The Persistent Mortality Advantage of a College Degree

03/08/2022

Working paper figure w29328

In 2019, Americans with a four-year college degree had six years greater life expectancy at age 25 than those without a degree. These educational differences in mortality have been growing in recent decades and are apparent across demographic groups. In Mortality Rates by College Degree before and during COVID-19 (NBER Working Paper 29328), Anne Case and Angus Deaton explore the evolution of these differences during the pandemic.

If every American faced an equal threat of infection and death from COVID-19, then the mortality gap between more and less educated individuals would have narrowed during the pandemic. However, the risks from COVID-19 were plausibly greater for those without a college degree for a variety of reasons. For example, people without college degrees disproportionately work in occupations where working from home to avoid infection is not feasible. They are more likely to use public transportation and to live in crowded housing arrangements, heightening their risk of exposure. Conditional on infection, less educated individuals may experience worse outcomes due to higher average rates of pre-existing conditions and poorer access to health care.

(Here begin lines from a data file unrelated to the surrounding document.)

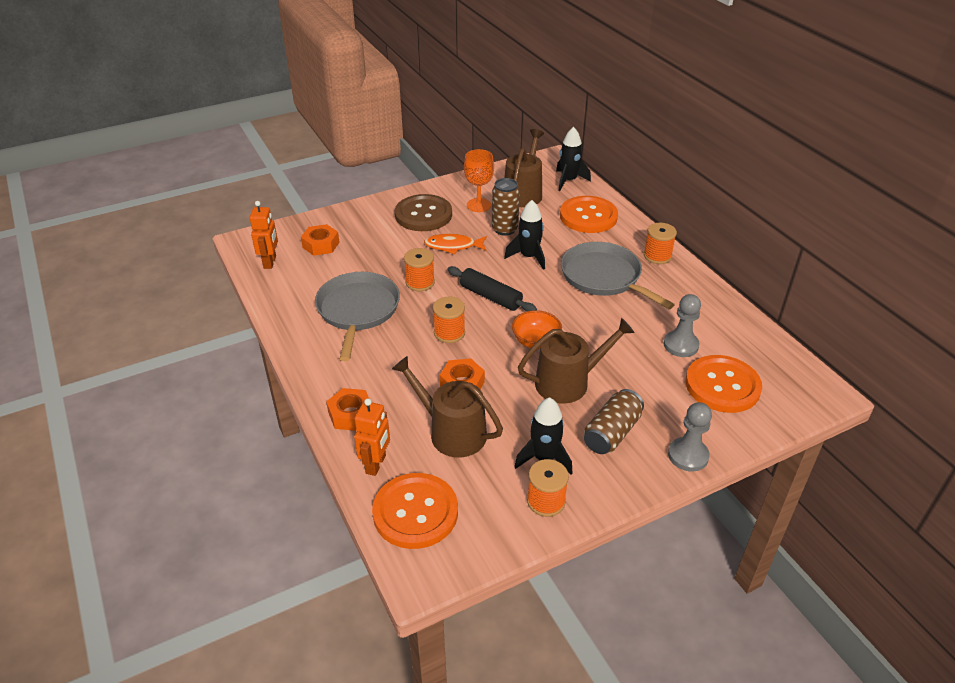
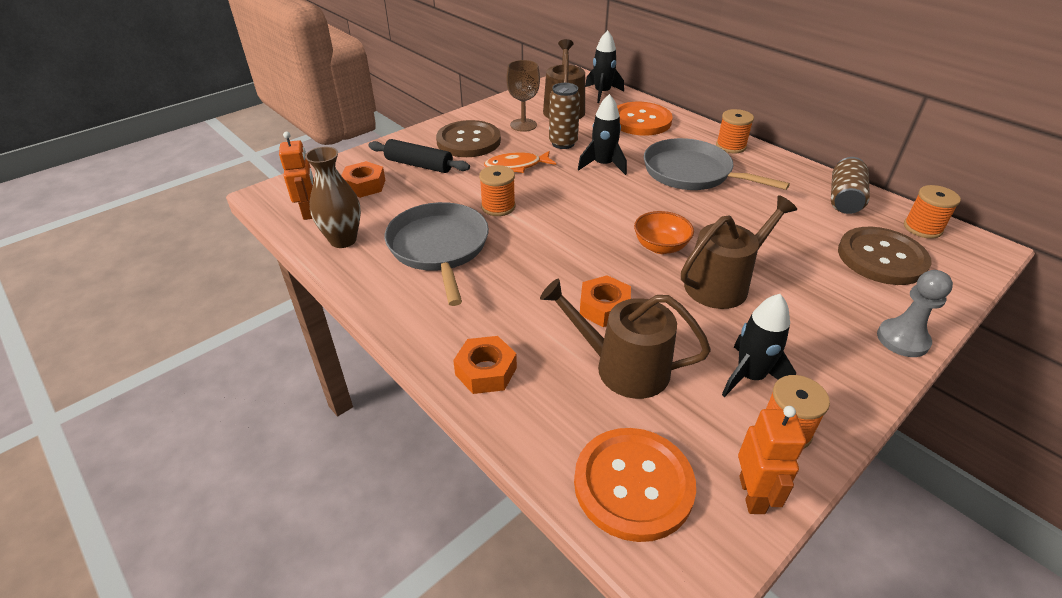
camera: 15 degrees left, 0 degrees up
(287, 291) = (343, 240): none -> brown vase
(376, 464) = (549, 429): orange robot -> orange robot (752, 494)
(449, 333) = (559, 254): orange spool -> orange spool (922, 228)
(478, 205) = (523, 125): orange goblet -> brown goblet
(490, 296) = (584, 209): black rolling pin -> black rolling pin (419, 165)
(611, 433) = (805, 330): brown can -> brown can (844, 199)
(681, 345) = (812, 225): grey pawn -> none
(722, 385) = (881, 258): orange button -> brown button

Using provisional mortality data from the National Center for Health Statistics, the researchers determine that a college degree was protective against mortality during the calendar year 2020, which encompassed the first nine months of the pandemic. They express the mortality advantage of a college degree using the ratio of the mortality rate for those without a four-year college degree to the rate for those with a degree. The researchers calculate these ratios for 60 different demographic groups, identified by two genders, five age groups, and six racial/ethnic categories (Hispanic, non-Hispanic White, non-Hispanic Black, Asian, American Indian/Alaskan Native, and those who report two or more races).

Across all demographic groups, the ratios were all above one in 2020, reflecting higher mortality rates for those without college degrees. The ratios were highest for younger age groups: in the 25 to 39 age group, mortality rates for those without college degrees were as much as seven times the rates for those with college degrees. The researchers argue that the association between education and mortality is concentrated among preventable deaths, which are more prevalent causes of death among younger adults. In addition, older Americans are more likely to be retired, so additional risks that less educated workers faced due to occupational differences were less relevant for older age groups.

The overall finding that those without college degrees were at greater risk of death during the pandemic may not seem surprising, given their differential risks of infection, higher rates of pre-existing conditions, and worse access to care. A more unexpected finding is that these differences in mortality risk, as reflected in the mortality ratio, were very similar to the differences in mortality risk in the year prior to the pandemic. The figure, which plots the ratios for each demographic group in 2019 and in 2020, shows that the mortality advantage of a college degree was little changed during the pandemic relative to the prior year.

The figure highlights a few exceptions to this pattern. For Hispanic women aged 25 to 64 and for non-Hispanic American Indian/Alaskan Native women aged 25 to 39, the mortality advantage of a college degree was substantially higher in 2020 than in 2019. But for most demographic groups, the mortality ratios during the pandemic were strikingly similar to those before the pandemic. In fact, for over half of the demographic groups, the ratio was slightly lower in 2020 than in 2019.

The results suggest that the mortality advantage of a college degree during the pandemic was a continuation of pre-existing health differentials between those with and without college degrees. “The mystery,” the researchers conclude, “is not why the [college degree] was protective during the pandemic, but why the effect was proportionately as large before the pandemic.”

The researchers acknowledge funding from the National Institute on Aging through grants R01AG053396 and R01AG060104 through the NBER.